* **WHAT YOU SHOULD DO**
Please copy out the lines in the entries that contain "ГРАЖДАНСКИЙ".

━━━━━ EXTRACTED RECORDS ━━━━━

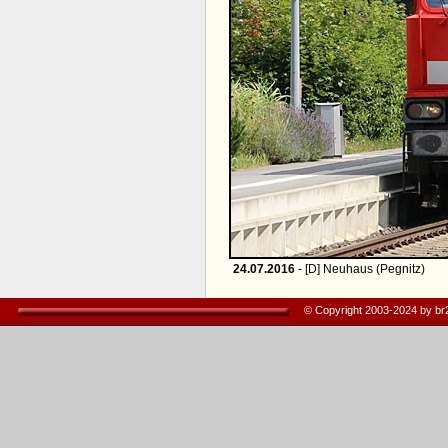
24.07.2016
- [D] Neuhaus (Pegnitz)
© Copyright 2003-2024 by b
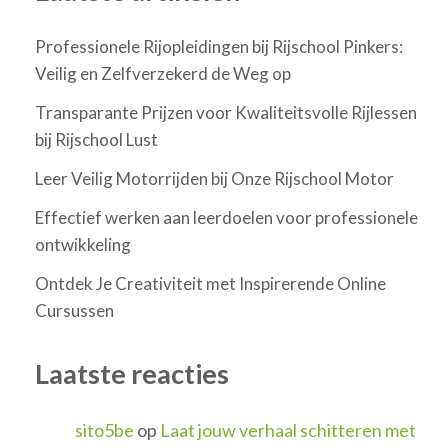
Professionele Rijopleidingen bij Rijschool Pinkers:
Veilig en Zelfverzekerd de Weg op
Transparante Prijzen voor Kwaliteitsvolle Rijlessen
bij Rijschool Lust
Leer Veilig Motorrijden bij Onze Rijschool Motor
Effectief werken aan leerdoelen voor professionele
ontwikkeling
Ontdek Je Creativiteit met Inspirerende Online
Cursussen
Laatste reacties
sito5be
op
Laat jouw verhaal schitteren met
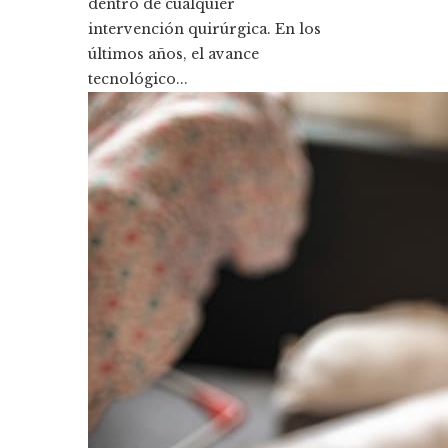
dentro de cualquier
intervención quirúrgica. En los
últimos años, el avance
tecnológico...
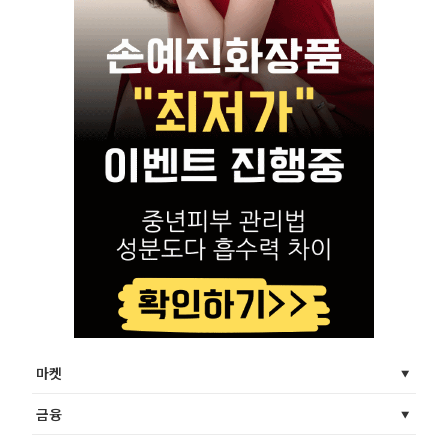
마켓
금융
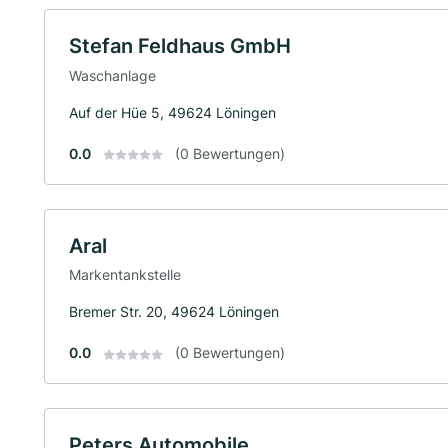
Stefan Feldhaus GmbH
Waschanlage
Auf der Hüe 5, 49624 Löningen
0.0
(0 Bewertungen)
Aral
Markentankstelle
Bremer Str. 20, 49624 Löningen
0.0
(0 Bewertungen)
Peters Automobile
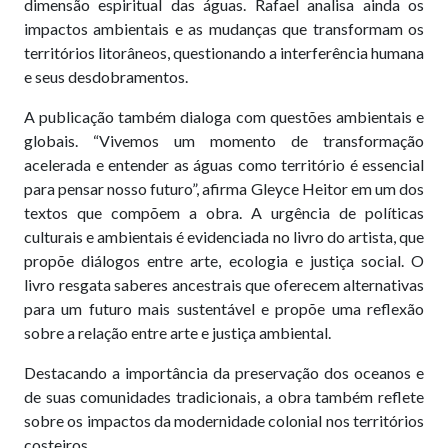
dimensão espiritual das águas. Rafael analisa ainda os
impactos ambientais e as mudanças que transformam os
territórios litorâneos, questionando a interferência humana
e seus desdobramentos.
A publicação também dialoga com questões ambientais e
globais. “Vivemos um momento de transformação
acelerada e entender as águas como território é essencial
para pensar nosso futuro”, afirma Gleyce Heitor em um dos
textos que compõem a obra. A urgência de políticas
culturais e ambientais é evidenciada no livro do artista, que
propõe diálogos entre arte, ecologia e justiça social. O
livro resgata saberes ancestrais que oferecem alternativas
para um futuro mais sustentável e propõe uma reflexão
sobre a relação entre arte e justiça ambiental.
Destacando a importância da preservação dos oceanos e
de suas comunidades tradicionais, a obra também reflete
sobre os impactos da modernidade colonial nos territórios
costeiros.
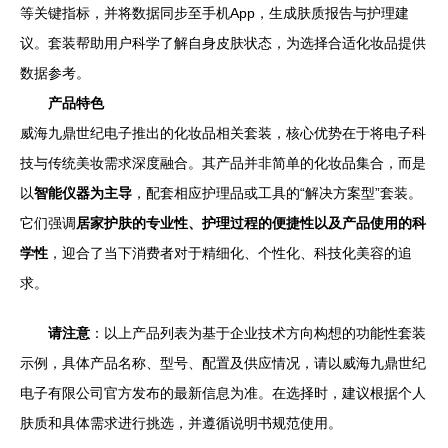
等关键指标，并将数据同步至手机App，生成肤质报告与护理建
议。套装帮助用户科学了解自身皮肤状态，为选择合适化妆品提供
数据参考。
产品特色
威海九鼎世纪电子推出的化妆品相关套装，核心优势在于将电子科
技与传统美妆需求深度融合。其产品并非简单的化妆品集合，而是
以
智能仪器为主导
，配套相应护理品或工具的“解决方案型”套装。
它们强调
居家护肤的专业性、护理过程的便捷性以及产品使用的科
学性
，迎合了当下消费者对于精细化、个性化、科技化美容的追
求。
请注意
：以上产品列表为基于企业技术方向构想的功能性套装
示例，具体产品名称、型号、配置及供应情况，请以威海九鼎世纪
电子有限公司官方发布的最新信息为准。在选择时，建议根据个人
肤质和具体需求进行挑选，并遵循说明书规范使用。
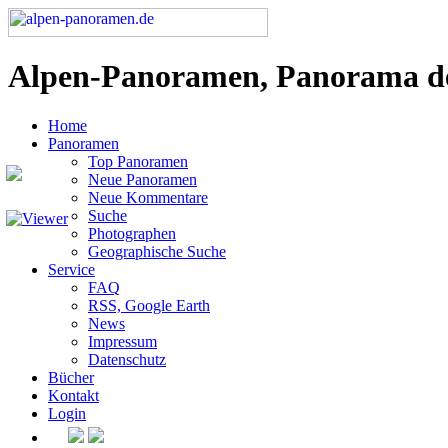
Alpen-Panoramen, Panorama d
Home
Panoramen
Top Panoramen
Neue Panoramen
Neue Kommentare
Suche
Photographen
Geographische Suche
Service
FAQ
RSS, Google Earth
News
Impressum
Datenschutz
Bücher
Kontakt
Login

━━━━━
━━━━━ EXTRACTED RECORDS ━━━━━

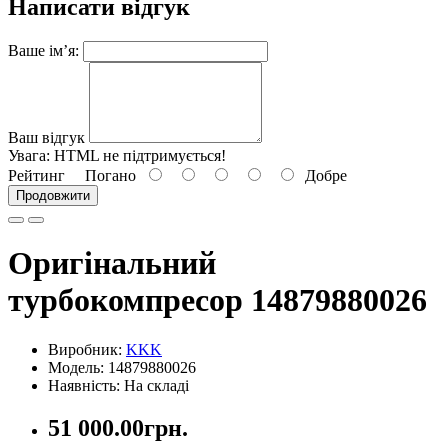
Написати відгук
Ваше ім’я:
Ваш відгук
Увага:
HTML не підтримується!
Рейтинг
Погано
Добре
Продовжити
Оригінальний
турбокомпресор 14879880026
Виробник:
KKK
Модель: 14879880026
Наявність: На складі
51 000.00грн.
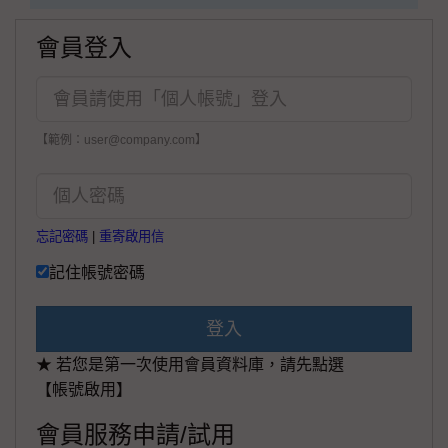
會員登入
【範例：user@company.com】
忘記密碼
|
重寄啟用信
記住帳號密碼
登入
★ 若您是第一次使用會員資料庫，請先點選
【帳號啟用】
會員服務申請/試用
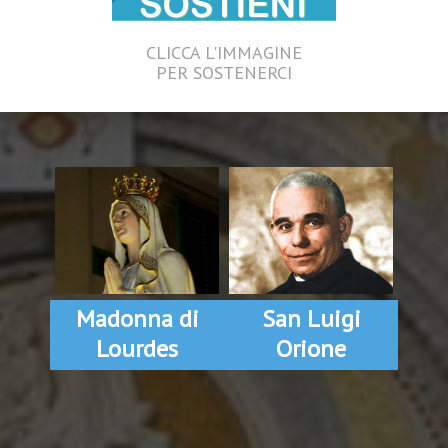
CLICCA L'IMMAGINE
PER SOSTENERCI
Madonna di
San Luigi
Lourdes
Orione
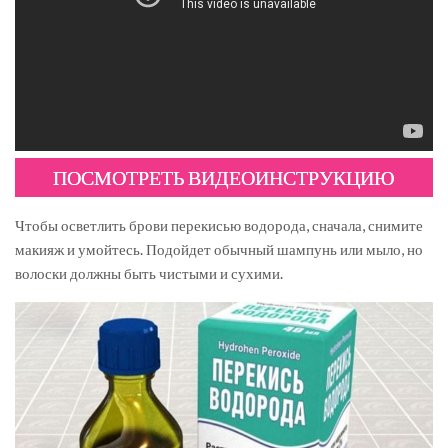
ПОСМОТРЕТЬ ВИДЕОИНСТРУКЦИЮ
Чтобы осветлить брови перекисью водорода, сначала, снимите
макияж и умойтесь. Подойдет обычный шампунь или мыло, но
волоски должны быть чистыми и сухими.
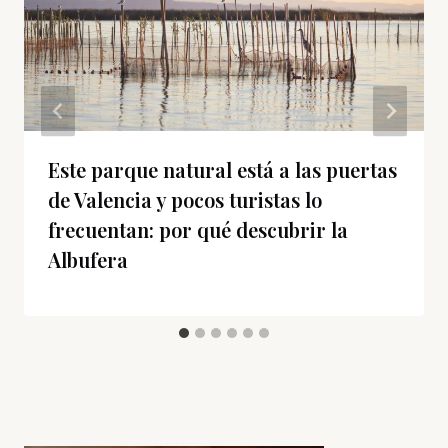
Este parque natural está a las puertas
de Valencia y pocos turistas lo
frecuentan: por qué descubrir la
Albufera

━━━━━
━━━━━ EXTRACTED RECORDS ━━━━━

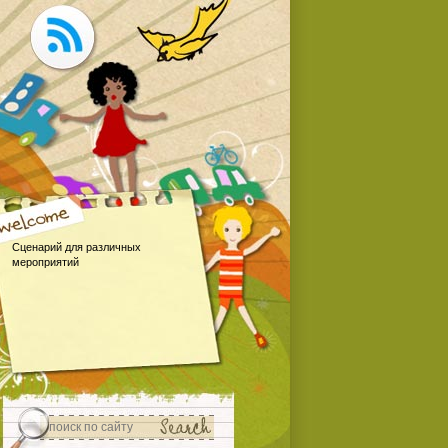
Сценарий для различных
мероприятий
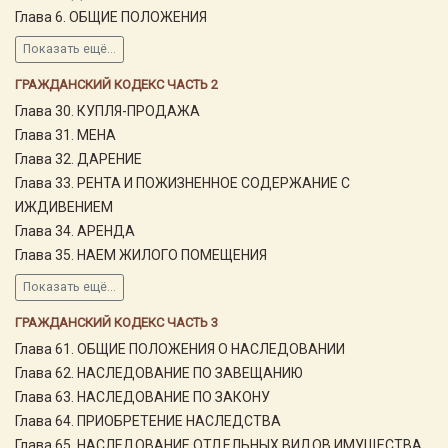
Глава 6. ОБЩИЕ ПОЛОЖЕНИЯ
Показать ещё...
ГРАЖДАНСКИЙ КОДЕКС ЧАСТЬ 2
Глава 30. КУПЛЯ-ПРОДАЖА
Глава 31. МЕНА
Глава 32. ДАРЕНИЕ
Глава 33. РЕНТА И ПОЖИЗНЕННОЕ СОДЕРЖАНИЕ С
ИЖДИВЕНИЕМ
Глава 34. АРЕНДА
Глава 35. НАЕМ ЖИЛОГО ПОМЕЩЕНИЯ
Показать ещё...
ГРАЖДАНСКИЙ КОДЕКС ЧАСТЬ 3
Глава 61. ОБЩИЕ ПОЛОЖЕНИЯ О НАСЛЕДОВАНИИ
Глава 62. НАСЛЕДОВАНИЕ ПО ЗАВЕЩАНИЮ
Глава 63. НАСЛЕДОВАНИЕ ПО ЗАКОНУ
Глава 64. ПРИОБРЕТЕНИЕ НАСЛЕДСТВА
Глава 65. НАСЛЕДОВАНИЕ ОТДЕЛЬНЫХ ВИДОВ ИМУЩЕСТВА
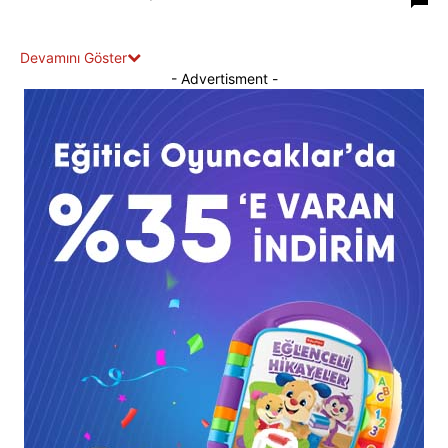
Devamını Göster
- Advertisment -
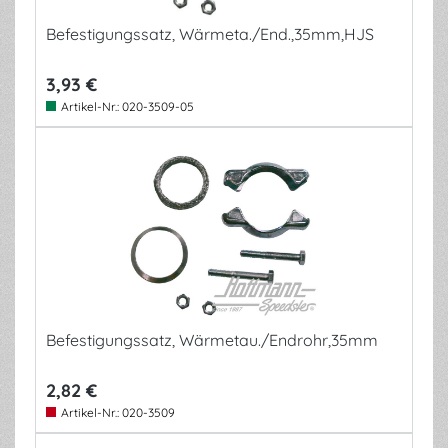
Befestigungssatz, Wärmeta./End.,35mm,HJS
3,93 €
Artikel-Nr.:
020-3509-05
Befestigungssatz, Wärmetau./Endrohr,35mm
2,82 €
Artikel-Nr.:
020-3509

━━━━━

* **WRITTEN ANSWER**
ГРАЖДАНСКИЙ КОДЕКС ЧАСТЬ 2
ГРАЖДАНСКИЙ КОДЕКС ЧАСТЬ 3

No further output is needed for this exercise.